Все чаще стали говорить на совещаниях у императора о демобилизации армии. Князь Горчаков, а вместе с ним и Рейтерн высказывались за демобилизацию армии, по возможности безотлагательную. Посол Игнатьев, приехавший из Константинополя, Милютин и его помощники генералы Обручев и Лобко возражали, приведя убедительные доводы, император колебался – то соглашался с Горчаковым, то, прочитав записки Милютина, склонялся на его сторону. Великий князь Константин Николаевич тоже уверенно говорил о мобилизации. Узнав из доклада Милютина о численности армии, Горчаков тем более утвердился в мысли, что с такой армией нам нечего бояться, а потому надо ее демобилизовать. В длинной записке князь Горчаков договорился до того, что предложил армию распустить, а если мы вместе с Европой не склоним Турцию к уступкам, то предоставляем Турцию своей собственной судьбе.
– Светлейший князь! – заговорил Милютин. – Никогда не думал, что вы договоритесь до столь чудовищного мнения. Как ни бедственна война для России, однако избегнуть ее можно не иначе, как добившись почетного мира. Мы не можем распустить наши войска прежде, чем добьемся такого мира, а добьемся его только в том случае, когда поднимем свой голос, опираясь на военную силу…
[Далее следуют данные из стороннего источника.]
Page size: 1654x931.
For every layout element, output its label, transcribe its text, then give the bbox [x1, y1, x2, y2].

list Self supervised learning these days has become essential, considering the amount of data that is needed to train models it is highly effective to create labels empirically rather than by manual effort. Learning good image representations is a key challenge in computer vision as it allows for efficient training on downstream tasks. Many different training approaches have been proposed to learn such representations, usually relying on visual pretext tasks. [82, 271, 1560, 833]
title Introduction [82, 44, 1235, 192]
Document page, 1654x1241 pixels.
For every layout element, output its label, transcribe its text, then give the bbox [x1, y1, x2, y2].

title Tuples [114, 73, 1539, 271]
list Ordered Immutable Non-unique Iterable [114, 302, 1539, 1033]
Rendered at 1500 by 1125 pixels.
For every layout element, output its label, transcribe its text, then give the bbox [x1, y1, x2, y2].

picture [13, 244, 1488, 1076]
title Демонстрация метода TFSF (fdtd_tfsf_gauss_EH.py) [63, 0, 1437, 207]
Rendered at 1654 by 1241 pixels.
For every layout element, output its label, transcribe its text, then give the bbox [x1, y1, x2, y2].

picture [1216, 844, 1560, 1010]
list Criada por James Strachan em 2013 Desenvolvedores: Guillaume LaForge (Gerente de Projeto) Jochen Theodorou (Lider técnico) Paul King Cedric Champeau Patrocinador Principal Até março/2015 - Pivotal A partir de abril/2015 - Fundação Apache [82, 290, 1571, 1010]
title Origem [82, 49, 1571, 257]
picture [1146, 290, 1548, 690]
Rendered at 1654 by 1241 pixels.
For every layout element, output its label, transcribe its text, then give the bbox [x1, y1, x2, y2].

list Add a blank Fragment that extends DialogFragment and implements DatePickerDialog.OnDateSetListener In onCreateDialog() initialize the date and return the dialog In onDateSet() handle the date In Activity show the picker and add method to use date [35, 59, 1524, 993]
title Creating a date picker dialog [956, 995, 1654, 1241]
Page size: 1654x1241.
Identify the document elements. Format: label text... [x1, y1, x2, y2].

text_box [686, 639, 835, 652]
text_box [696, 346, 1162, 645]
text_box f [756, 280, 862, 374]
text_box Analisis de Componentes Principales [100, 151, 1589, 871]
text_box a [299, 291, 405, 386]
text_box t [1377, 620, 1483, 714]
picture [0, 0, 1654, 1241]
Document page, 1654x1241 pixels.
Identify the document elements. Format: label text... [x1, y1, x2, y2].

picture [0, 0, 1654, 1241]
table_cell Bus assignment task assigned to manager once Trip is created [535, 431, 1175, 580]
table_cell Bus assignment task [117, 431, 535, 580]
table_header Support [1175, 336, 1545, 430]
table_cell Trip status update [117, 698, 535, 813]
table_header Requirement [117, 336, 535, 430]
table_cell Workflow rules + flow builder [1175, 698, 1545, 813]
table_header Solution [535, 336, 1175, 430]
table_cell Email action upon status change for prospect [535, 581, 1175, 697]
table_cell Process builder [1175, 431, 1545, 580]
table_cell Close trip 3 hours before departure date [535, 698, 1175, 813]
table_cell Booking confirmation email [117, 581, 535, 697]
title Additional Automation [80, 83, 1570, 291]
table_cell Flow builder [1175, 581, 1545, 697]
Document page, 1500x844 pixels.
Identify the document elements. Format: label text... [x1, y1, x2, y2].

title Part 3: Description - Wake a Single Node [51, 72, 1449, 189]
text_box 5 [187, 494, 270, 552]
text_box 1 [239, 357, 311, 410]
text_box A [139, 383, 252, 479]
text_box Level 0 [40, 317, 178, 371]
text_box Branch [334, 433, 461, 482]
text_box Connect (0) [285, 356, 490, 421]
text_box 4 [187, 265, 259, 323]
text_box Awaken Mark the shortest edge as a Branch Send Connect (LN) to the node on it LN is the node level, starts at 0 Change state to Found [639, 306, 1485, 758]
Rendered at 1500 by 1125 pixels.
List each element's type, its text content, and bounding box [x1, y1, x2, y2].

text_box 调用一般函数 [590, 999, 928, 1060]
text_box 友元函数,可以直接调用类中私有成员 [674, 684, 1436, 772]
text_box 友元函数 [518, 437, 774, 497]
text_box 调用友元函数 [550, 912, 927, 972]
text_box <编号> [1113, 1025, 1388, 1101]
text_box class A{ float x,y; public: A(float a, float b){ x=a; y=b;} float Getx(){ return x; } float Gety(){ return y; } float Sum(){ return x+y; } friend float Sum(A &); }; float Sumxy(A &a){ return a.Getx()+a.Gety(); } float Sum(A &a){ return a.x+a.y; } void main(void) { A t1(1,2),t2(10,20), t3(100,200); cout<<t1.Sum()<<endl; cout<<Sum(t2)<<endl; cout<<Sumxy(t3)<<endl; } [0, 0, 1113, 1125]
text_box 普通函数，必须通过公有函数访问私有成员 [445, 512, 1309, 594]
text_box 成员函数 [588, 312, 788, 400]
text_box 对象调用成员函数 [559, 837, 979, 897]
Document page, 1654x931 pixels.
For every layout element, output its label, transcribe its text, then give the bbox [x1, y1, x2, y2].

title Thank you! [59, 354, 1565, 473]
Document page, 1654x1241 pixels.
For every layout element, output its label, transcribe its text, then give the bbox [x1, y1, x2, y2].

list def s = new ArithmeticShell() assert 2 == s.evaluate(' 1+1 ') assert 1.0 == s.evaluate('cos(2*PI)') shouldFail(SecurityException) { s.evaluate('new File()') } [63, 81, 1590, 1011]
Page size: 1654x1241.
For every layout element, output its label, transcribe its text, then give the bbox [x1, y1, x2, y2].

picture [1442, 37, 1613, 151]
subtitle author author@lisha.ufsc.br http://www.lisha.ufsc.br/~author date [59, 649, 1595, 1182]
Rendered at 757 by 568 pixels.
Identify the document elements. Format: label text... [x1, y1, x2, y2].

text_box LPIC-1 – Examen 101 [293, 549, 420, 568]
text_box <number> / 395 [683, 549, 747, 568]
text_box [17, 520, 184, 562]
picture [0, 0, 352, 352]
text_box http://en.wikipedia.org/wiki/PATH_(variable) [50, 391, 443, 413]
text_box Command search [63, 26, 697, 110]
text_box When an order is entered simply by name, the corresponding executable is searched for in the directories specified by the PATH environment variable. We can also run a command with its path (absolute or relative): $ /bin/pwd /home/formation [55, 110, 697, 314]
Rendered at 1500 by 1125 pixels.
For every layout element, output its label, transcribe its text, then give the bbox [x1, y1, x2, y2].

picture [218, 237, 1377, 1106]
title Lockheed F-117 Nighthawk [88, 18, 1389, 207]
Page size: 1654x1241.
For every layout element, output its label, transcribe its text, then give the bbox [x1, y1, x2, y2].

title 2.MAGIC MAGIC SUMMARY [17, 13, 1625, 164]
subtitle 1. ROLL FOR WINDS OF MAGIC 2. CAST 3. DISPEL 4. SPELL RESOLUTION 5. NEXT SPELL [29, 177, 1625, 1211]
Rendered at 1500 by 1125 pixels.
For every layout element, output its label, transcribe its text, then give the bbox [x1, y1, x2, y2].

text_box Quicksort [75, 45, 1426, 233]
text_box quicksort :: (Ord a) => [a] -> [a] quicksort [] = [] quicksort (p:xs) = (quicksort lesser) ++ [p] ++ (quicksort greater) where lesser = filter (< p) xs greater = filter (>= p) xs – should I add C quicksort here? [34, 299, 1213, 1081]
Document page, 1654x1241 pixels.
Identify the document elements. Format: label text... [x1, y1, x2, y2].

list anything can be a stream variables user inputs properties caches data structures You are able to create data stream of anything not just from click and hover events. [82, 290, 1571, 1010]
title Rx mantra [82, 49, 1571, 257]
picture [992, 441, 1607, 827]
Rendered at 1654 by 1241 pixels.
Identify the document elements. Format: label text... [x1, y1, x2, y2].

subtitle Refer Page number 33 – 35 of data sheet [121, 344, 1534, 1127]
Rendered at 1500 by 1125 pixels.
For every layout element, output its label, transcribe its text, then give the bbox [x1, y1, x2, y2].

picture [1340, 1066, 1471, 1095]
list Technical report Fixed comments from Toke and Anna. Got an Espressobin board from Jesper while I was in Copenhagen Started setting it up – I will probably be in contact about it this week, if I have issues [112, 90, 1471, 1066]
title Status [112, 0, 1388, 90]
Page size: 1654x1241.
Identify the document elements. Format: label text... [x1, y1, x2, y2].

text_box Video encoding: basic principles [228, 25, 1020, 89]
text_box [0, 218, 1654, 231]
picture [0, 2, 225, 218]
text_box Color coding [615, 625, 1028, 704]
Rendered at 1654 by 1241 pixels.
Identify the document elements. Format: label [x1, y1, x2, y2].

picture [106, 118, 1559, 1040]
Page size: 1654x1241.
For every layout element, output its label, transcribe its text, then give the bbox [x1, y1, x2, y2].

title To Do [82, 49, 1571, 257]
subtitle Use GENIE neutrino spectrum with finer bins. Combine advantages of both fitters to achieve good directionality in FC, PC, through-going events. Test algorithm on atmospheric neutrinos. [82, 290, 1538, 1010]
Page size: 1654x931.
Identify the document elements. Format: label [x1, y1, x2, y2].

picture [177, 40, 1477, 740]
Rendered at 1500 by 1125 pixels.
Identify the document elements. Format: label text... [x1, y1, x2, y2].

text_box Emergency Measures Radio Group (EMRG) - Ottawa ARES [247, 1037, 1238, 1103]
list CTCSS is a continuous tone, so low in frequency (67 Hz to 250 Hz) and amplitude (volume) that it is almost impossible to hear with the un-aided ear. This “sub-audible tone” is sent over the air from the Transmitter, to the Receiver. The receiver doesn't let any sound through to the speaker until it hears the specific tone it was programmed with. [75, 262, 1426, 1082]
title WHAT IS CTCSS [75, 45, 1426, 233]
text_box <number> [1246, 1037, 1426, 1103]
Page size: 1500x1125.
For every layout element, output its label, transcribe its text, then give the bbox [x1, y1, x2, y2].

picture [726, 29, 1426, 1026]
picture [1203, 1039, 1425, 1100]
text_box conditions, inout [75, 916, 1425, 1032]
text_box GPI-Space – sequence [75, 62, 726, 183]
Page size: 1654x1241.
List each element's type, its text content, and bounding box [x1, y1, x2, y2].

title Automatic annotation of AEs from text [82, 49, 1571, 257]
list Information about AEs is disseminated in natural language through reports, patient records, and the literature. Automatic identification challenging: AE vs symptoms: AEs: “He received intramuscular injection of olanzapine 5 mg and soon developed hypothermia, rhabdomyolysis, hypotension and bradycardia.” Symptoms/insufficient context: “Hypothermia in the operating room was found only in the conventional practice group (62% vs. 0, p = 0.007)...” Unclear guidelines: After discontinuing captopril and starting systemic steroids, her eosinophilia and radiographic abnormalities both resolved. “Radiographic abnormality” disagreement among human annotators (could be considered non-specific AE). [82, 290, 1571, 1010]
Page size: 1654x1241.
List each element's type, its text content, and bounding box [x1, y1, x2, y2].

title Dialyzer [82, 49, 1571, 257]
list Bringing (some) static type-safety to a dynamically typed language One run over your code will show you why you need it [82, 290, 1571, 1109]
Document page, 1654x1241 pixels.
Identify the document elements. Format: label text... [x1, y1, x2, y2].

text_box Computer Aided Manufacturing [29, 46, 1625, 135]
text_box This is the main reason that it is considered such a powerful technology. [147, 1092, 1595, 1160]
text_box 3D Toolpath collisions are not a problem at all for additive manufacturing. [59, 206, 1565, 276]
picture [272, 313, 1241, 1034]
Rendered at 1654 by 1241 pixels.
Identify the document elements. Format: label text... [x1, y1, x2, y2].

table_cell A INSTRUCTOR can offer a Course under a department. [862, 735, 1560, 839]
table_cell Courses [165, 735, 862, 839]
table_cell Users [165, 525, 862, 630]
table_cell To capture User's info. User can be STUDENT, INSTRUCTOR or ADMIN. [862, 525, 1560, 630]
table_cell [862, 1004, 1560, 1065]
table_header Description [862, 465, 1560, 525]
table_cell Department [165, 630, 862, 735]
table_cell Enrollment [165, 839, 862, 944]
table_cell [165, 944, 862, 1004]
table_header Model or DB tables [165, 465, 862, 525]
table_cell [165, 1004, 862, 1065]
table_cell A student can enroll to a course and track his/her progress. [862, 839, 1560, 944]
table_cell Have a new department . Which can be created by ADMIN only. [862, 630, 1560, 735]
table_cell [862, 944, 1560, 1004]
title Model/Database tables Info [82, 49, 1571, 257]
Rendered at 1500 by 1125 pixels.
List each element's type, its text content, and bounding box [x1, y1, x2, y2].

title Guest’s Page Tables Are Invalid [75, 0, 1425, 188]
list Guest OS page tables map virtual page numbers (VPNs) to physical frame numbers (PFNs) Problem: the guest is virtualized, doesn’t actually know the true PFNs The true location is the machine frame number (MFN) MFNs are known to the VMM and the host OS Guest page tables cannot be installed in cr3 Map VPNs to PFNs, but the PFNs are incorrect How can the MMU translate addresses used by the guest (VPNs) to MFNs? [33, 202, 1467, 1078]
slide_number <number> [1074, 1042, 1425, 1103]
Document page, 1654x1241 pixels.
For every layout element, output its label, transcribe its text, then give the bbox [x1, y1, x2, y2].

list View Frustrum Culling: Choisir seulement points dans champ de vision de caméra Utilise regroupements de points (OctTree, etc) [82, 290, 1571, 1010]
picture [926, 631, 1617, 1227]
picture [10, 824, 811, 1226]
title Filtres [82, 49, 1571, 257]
Император внимательно слушал Милютина, князь Горчаков, великий князь Константин Николаевич, Рейтерн были озадачены тем, что император, в сущности, был согласен с военным министром. Посол Игнатьев пытался примирить противоречия между Министерством иностранных дел и Военным министерством, но не был убедительным в своих поисках. На этом совещание император закрыл, соберемся, дескать, в следующий раз.
Через два дня Александр Второй заговорил при встрече с Милютиным о его записке, он был полностью с ней согласен, а канцлер, возможно, изменит свое мнение.
– Я нарочно прервал совещание и не дал договорить Игнатьеву для того, чтобы не поставить вопроса слишком резко против князя Горчакова и чтобы самого Игнатьева избавить от затруднительной необходимости противоречить своему шефу. Я давал твою записку прочитать государыне императрице, она полностью согласна с твоим мнением.
В этот же день Милютин встретился с Игнатьевым, который рассказал, что князь Горчаков будет возражать против военного министра, барон Жомини подготовил четыре записки по этому поводу, какую из них выберет светлейший князь – осталось пока неизвестным.